Scientists have identified an association between variants in the APOL1 gene and two measures of the severity of kidney disease in African Americans. In two separate studies, they found that APOL1 gene variants are associated with the rate of decline in kidney function in African Americans and also with the age at which individuals begin hemodialysis to treat kidney failure.

These studies build on information learned over the past few years about the contribution of genetic factors to the increased risk of kidney disease in this population. Previous studies have shown that African Americans with two copies of certain variants of the APOL1 gene are at increased risk of developing kidney disease. Indeed, these two variants, termed G1 and G2, are believed to explain much of the increased risk of non-diabetic kidney disease in this population. 

One study examined biosamples from participants in the African American Study of Kidney Disease and Hypertension (AASK).
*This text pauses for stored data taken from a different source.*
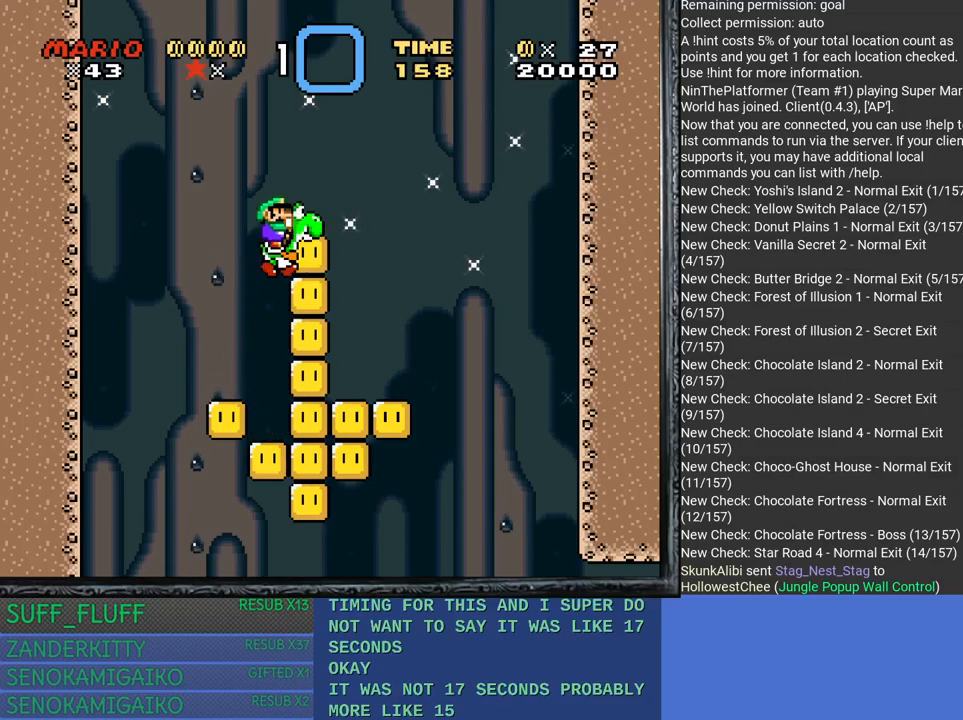
{"buttons": ["SQUARE"], "left_stick": "center", "right_stick": "center", "events": [[100, "left_stick", "center"], [333, "left_stick", "right"], [383, "left_stick", "center"]]}
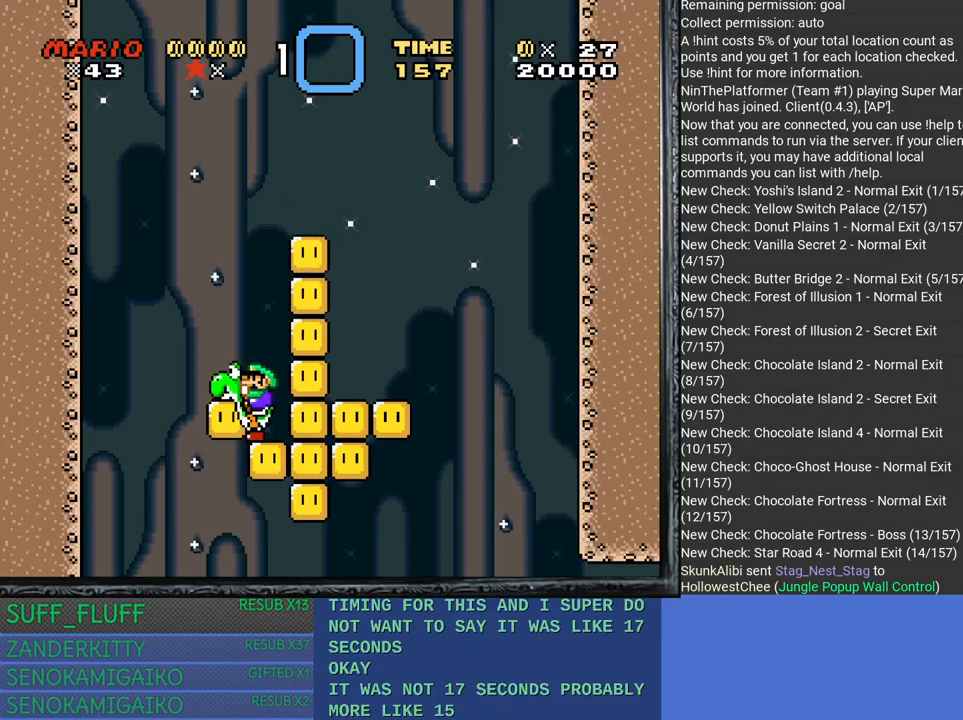
{"buttons": ["SQUARE"], "left_stick": "center", "right_stick": "center", "events": [[150, "CROSS", "down"], [317, "CROSS", "up"], [400, "left_stick", "up-left"], [500, "left_stick", "center"]]}
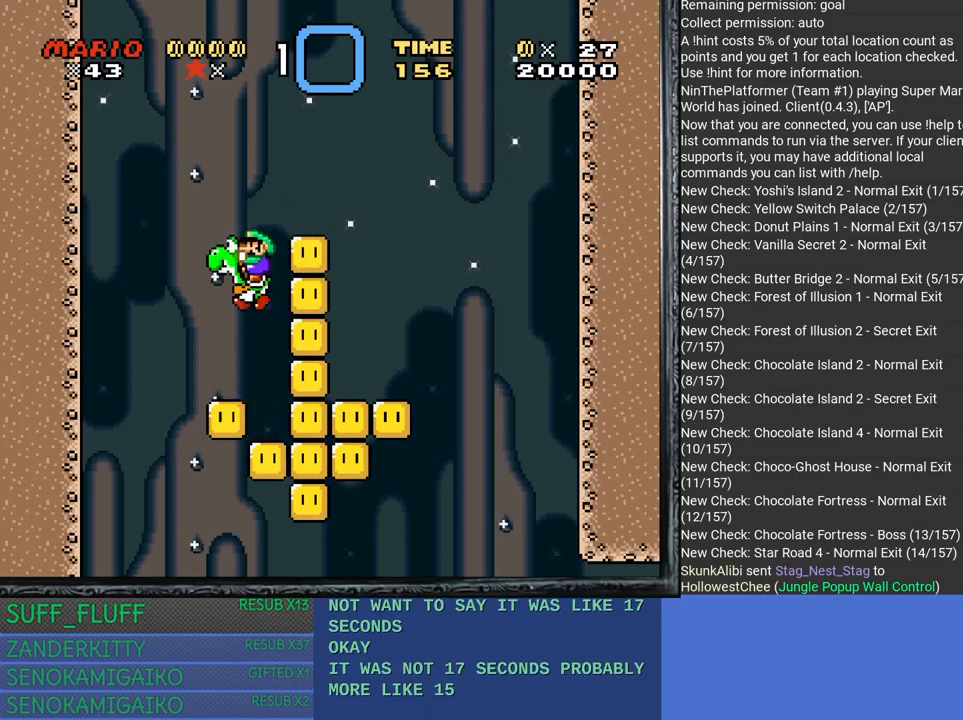
{"buttons": ["CROSS", "SQUARE"], "left_stick": "right", "right_stick": "center", "events": [[350, "CROSS", "down"], [433, "left_stick", "right"]]}
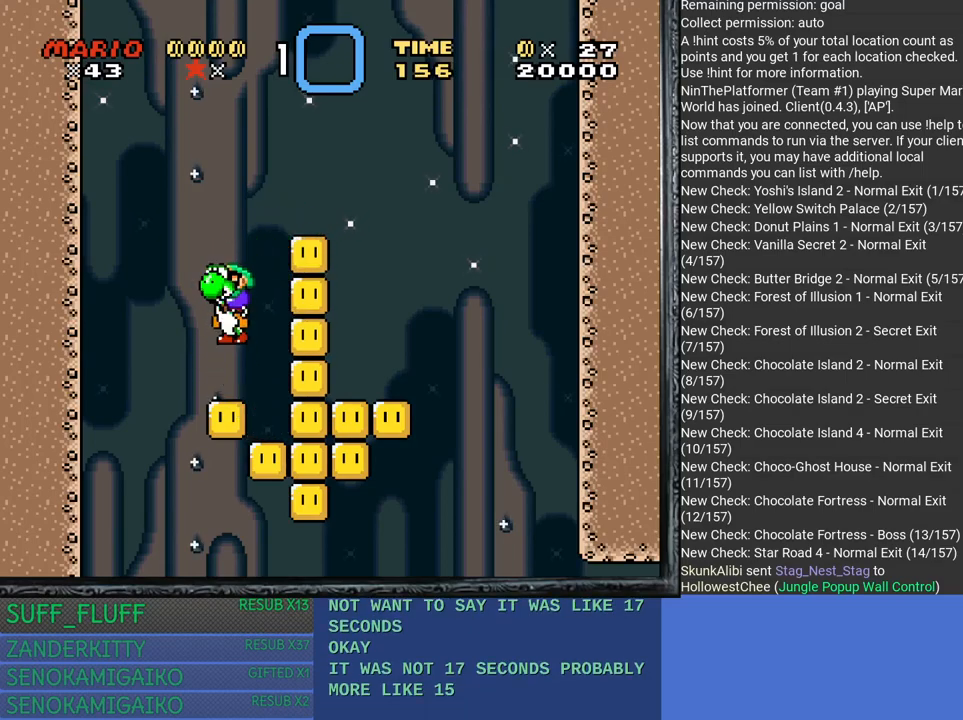
{"buttons": ["SQUARE"], "left_stick": "up-left", "right_stick": "center", "events": [[433, "left_stick", "up-left"], [483, "CROSS", "up"]]}
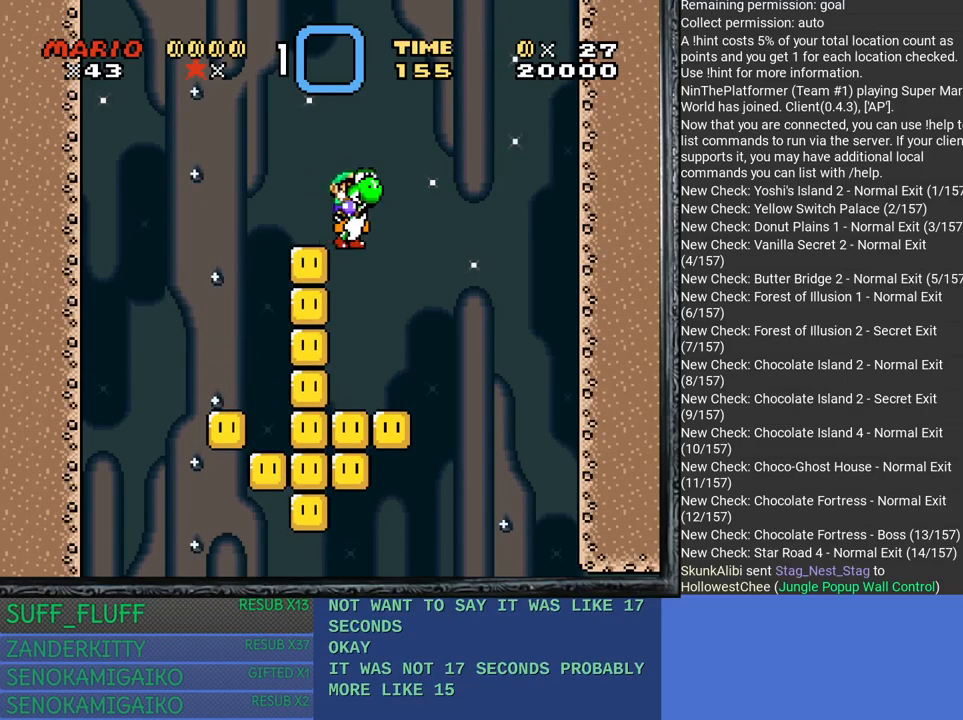
{"buttons": ["SQUARE"], "left_stick": "center", "right_stick": "center", "events": [[200, "left_stick", "center"]]}
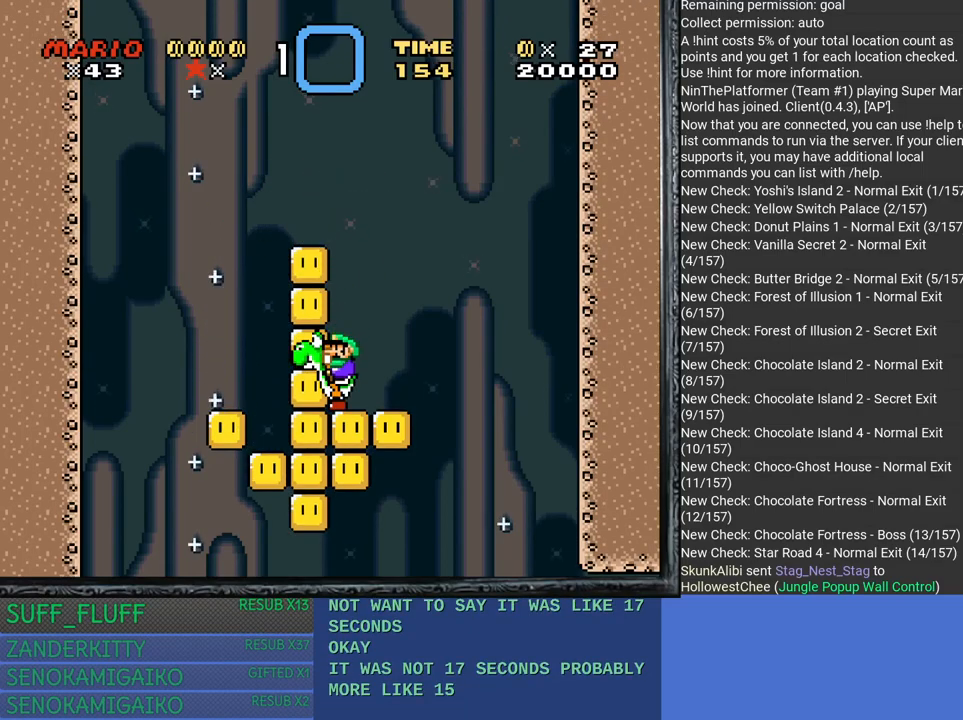
{"buttons": ["SQUARE"], "left_stick": "center", "right_stick": "center", "events": [[183, "left_stick", "right"], [317, "left_stick", "center"]]}
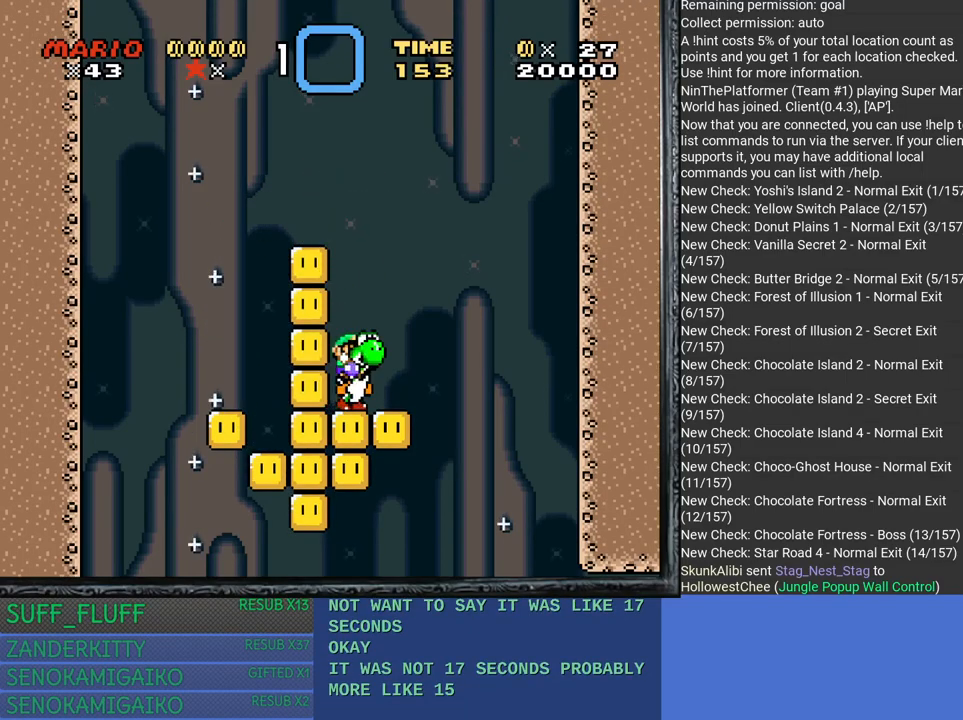
{"buttons": ["SQUARE"], "left_stick": "center", "right_stick": "center", "events": []}
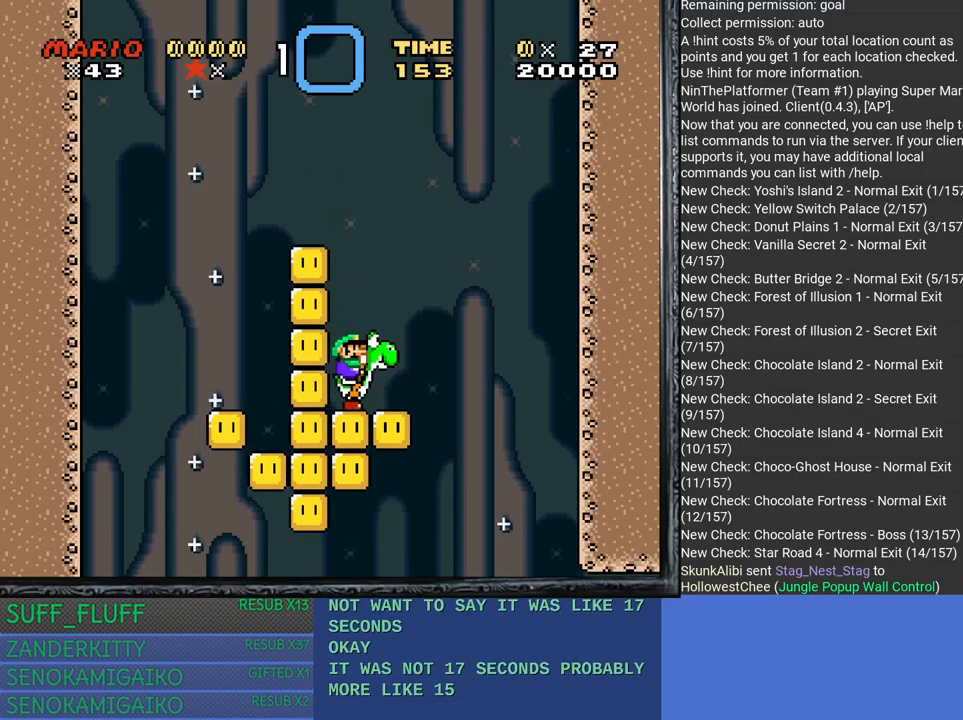
{"buttons": ["SQUARE"], "left_stick": "center", "right_stick": "center", "events": []}
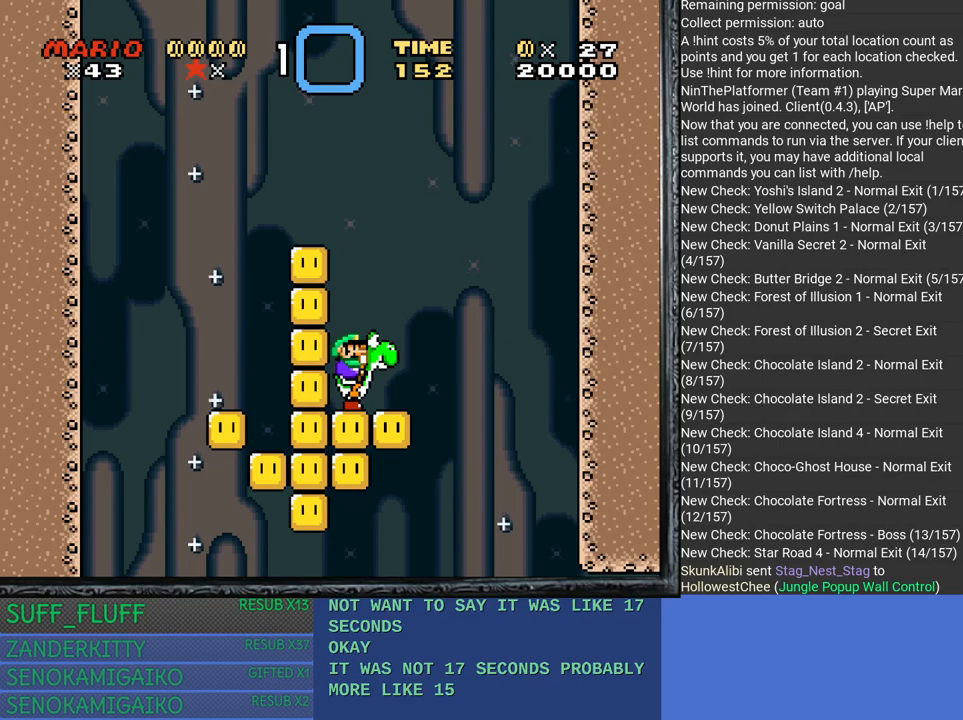
{"buttons": ["SQUARE"], "left_stick": "center", "right_stick": "center", "events": []}
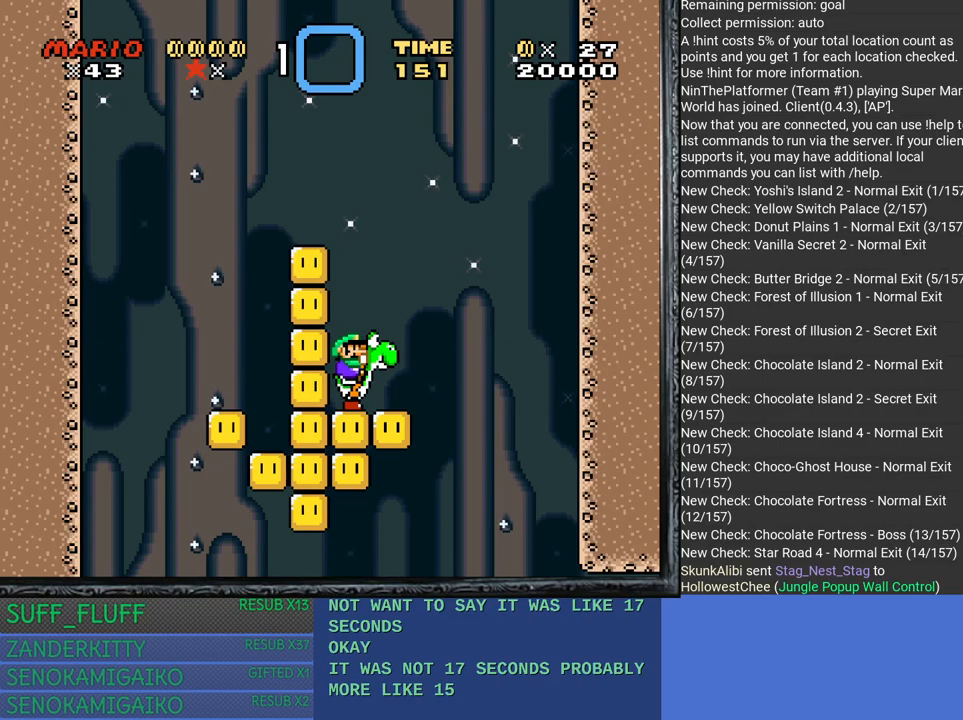
{"buttons": ["SQUARE"], "left_stick": "center", "right_stick": "center", "events": []}
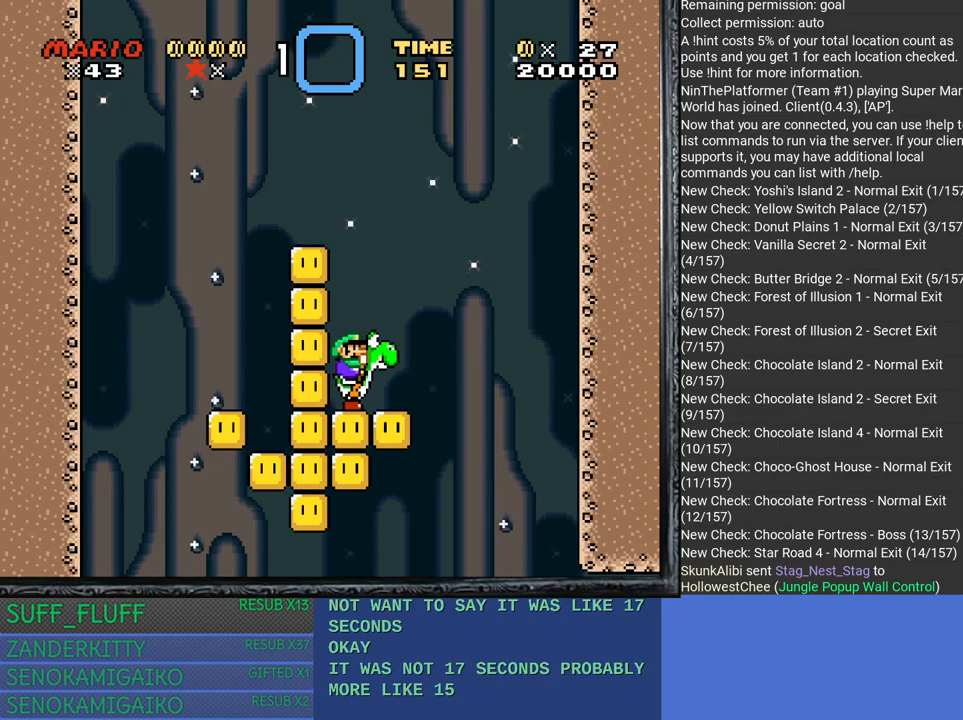
{"buttons": ["SQUARE"], "left_stick": "center", "right_stick": "center", "events": []}
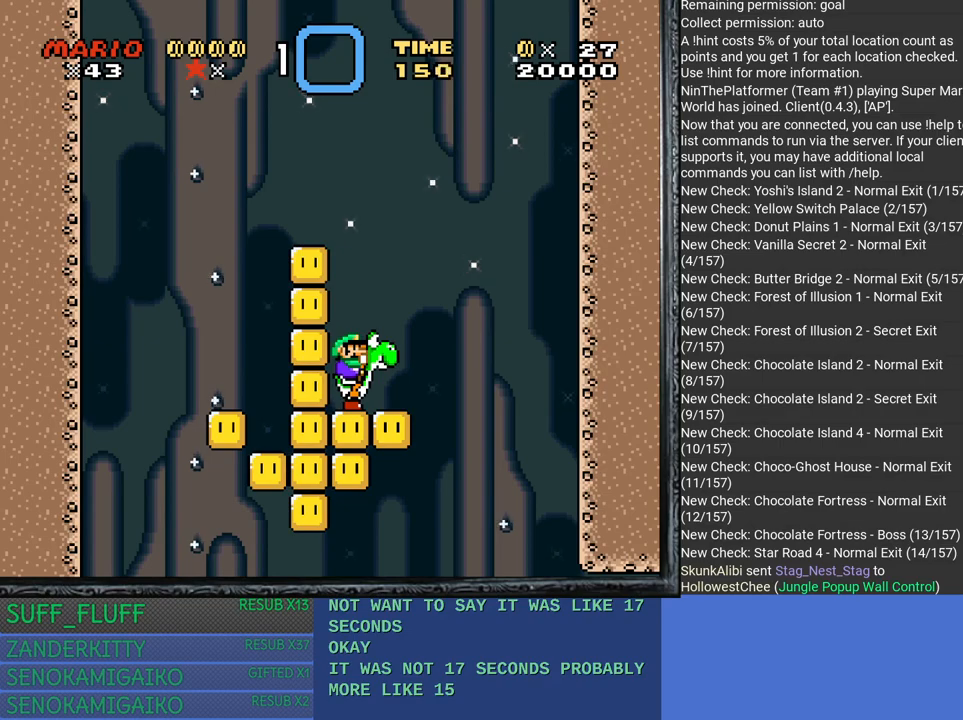
{"buttons": ["SQUARE"], "left_stick": "center", "right_stick": "center", "events": []}
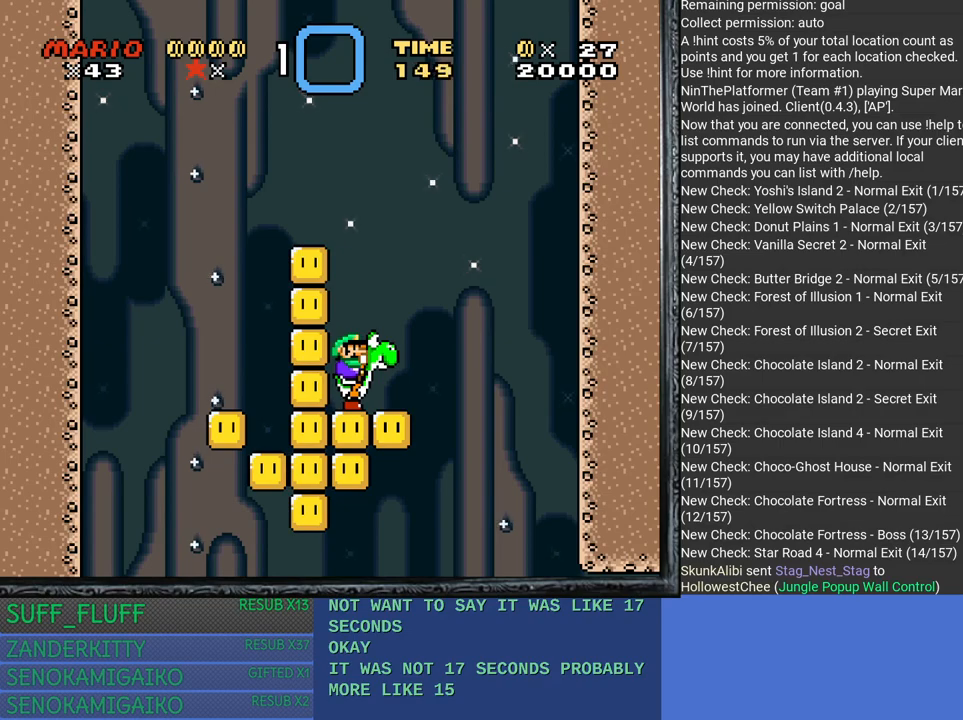
{"buttons": ["SQUARE"], "left_stick": "center", "right_stick": "center", "events": []}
The AASK study enrolled African American patients with mild kidney disease due to hypertension and found that treatment with an angiotensin converting enzyme inhibitor was better than two other drug options at slowing kidney disease progression. The investigators asked whether APOL1 and other gene variants were associated with an increased risk of worsening kidney disease in 700 AASK participants. They analyzed archived DNA samples and found that the presence of the G1 variant of the APOL1 gene was associated with a faster decline of kidney function compared to study participants without this variant.

Another study examined over 400 African Americans with kidney failure and asked whether the presence of 1 or 2 copies of either APOL1 variant was associated with a younger age at which the participants began hemodialysis, a therapy used to cleanse the blood of waste products and excess fluids and salts when the kidneys no longer function. The researchers found that African Americans with two copies of the G1 variant began hemodialysis at a significantly younger age (approximately 49 years old) than those with 1 copy of the variant (about 56 years old). People with 2 normal copies of the APOL1 gene began hemodialysis at around 62 years of age.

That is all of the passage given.